Input:

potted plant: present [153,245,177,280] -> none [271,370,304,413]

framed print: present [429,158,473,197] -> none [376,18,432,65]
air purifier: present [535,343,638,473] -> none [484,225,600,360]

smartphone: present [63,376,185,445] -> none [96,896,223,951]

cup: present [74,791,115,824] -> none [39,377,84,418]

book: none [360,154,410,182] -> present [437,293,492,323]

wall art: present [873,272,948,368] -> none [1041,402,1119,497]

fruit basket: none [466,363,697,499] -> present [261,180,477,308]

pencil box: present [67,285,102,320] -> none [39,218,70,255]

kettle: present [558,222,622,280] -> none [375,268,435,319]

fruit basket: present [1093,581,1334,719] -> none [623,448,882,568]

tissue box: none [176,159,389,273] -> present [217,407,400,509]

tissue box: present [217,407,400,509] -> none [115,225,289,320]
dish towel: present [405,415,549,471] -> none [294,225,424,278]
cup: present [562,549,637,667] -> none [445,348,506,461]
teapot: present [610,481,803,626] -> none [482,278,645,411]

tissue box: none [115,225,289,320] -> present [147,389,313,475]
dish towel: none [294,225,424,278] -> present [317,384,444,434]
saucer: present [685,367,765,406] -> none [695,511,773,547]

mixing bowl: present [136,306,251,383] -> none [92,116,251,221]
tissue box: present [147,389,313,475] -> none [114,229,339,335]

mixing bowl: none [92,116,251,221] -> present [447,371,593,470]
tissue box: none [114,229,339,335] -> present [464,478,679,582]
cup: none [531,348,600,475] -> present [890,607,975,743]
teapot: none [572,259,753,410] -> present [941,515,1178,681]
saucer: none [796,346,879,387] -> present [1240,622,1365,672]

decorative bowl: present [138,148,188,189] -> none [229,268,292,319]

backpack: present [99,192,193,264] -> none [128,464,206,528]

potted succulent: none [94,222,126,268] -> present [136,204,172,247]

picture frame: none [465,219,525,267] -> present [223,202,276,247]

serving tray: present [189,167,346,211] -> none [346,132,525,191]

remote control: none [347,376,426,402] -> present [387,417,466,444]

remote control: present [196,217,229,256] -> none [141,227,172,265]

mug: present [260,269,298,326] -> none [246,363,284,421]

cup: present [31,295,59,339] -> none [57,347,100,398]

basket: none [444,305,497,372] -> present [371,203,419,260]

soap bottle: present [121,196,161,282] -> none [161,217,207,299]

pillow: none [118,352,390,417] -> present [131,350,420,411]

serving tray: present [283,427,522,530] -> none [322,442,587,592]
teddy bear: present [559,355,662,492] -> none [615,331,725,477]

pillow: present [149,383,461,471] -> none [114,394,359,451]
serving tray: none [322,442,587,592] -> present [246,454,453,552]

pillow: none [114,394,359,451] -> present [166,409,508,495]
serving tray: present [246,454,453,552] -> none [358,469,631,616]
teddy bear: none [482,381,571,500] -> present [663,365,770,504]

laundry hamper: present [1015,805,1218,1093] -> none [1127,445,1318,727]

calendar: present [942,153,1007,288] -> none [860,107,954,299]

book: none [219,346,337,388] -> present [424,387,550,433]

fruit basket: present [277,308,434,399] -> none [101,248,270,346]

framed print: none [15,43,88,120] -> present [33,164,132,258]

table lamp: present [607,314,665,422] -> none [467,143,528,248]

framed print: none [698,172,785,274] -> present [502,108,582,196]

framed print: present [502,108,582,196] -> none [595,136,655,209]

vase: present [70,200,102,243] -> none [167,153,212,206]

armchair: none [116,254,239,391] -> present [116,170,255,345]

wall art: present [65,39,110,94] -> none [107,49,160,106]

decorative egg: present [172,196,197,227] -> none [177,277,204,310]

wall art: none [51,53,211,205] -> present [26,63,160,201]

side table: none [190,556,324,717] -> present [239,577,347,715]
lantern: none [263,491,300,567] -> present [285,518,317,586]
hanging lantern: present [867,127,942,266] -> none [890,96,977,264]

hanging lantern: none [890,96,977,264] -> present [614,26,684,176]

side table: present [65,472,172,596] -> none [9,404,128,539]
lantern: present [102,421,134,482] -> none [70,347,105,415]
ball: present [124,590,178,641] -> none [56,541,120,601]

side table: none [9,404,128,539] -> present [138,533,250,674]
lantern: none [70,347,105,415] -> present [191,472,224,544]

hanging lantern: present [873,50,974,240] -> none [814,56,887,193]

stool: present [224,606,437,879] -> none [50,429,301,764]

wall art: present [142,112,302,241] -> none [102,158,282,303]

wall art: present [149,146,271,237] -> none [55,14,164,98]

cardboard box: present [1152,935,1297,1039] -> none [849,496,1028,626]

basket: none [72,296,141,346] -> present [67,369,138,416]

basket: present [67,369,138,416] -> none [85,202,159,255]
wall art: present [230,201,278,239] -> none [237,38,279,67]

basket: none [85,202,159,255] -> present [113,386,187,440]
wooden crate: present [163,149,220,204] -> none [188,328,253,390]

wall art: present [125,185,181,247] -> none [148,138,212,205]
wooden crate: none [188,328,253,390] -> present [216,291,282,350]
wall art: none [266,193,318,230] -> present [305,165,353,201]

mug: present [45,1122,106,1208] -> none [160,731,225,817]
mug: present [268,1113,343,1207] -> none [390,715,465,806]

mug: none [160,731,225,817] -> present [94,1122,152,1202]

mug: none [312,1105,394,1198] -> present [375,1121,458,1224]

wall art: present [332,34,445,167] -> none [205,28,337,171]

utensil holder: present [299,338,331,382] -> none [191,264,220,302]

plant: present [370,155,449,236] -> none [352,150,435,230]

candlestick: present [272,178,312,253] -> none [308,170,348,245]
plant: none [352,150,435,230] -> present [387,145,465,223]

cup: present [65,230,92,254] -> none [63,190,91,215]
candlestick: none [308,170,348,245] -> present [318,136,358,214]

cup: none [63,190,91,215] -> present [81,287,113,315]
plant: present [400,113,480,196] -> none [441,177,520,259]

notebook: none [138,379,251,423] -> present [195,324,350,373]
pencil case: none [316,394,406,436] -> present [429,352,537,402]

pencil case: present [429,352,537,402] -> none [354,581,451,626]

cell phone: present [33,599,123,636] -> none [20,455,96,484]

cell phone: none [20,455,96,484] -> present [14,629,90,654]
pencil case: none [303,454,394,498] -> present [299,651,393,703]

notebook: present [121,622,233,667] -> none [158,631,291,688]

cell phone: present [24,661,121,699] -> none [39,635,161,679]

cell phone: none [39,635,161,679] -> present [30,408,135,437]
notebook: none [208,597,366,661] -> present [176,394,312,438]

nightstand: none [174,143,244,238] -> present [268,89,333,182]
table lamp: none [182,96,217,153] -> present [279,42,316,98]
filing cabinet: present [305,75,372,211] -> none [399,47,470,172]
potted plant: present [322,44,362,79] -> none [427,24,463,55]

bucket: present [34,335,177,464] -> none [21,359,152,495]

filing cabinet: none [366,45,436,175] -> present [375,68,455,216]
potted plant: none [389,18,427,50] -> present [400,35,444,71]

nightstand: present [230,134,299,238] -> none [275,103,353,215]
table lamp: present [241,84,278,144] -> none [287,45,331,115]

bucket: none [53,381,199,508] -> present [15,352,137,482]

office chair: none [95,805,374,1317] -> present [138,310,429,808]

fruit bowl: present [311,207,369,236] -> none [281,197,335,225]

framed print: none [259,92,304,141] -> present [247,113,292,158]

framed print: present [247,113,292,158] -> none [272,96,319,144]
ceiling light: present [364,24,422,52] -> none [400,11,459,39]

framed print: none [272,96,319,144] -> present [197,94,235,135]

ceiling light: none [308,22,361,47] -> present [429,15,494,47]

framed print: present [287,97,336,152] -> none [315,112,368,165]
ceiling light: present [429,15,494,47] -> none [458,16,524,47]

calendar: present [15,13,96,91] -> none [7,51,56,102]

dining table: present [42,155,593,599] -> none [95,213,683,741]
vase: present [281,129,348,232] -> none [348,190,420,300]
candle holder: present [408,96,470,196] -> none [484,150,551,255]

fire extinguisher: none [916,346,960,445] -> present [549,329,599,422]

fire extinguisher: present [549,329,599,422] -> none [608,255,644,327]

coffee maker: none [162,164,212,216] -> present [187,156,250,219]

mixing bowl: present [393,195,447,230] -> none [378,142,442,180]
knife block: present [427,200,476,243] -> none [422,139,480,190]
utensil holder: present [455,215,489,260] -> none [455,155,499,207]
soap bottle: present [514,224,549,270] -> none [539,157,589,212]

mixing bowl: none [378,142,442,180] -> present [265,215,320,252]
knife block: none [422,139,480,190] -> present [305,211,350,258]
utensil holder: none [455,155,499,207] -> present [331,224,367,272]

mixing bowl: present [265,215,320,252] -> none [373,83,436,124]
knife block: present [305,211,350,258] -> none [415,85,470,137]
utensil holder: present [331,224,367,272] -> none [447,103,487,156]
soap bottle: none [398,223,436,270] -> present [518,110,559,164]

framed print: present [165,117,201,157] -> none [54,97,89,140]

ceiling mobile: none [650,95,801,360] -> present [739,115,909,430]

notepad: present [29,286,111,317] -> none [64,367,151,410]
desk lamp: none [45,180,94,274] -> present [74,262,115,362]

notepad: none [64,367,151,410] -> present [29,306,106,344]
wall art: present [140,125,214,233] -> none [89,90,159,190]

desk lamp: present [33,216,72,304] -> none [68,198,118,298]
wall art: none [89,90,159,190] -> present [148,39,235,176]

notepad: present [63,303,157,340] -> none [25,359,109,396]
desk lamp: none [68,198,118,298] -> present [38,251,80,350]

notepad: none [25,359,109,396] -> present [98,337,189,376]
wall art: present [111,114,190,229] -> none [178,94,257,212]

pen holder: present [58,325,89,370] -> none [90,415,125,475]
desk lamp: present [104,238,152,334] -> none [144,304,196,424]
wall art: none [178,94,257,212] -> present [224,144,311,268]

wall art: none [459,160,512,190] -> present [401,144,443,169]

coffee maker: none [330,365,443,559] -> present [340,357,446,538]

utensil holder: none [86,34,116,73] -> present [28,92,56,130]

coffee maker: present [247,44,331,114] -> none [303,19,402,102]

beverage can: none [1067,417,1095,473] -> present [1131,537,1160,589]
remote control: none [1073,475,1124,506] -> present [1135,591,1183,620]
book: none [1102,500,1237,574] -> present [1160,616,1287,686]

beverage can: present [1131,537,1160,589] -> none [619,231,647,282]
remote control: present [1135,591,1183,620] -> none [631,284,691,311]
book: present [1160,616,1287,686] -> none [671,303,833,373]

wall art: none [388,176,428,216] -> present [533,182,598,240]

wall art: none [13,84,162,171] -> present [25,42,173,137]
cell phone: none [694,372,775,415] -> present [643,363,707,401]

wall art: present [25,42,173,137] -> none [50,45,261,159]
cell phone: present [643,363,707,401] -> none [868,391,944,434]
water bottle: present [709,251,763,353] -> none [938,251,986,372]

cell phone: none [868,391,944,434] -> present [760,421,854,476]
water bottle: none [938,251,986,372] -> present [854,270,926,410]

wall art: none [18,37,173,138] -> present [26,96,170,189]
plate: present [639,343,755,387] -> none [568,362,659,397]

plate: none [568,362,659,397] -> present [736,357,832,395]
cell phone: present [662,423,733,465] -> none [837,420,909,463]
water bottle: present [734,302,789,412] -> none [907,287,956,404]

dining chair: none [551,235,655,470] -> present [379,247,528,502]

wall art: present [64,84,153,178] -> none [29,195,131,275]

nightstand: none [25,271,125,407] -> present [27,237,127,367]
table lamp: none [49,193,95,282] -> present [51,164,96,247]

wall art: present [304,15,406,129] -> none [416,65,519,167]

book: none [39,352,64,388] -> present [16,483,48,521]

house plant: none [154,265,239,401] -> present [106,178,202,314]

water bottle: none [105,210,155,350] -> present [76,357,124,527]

Task description: Would you please copy, word for word, everything above from the line containing "hanging lantern: present [867,127,942,266]" down to the line containing "stool: present [224,606,437,879]", those two lines included?

Solution to this exercise:
hanging lantern: present [867,127,942,266] -> none [890,96,977,264]

hanging lantern: none [890,96,977,264] -> present [614,26,684,176]

side table: present [65,472,172,596] -> none [9,404,128,539]
lantern: present [102,421,134,482] -> none [70,347,105,415]
ball: present [124,590,178,641] -> none [56,541,120,601]

side table: none [9,404,128,539] -> present [138,533,250,674]
lantern: none [70,347,105,415] -> present [191,472,224,544]

hanging lantern: present [873,50,974,240] -> none [814,56,887,193]

stool: present [224,606,437,879] -> none [50,429,301,764]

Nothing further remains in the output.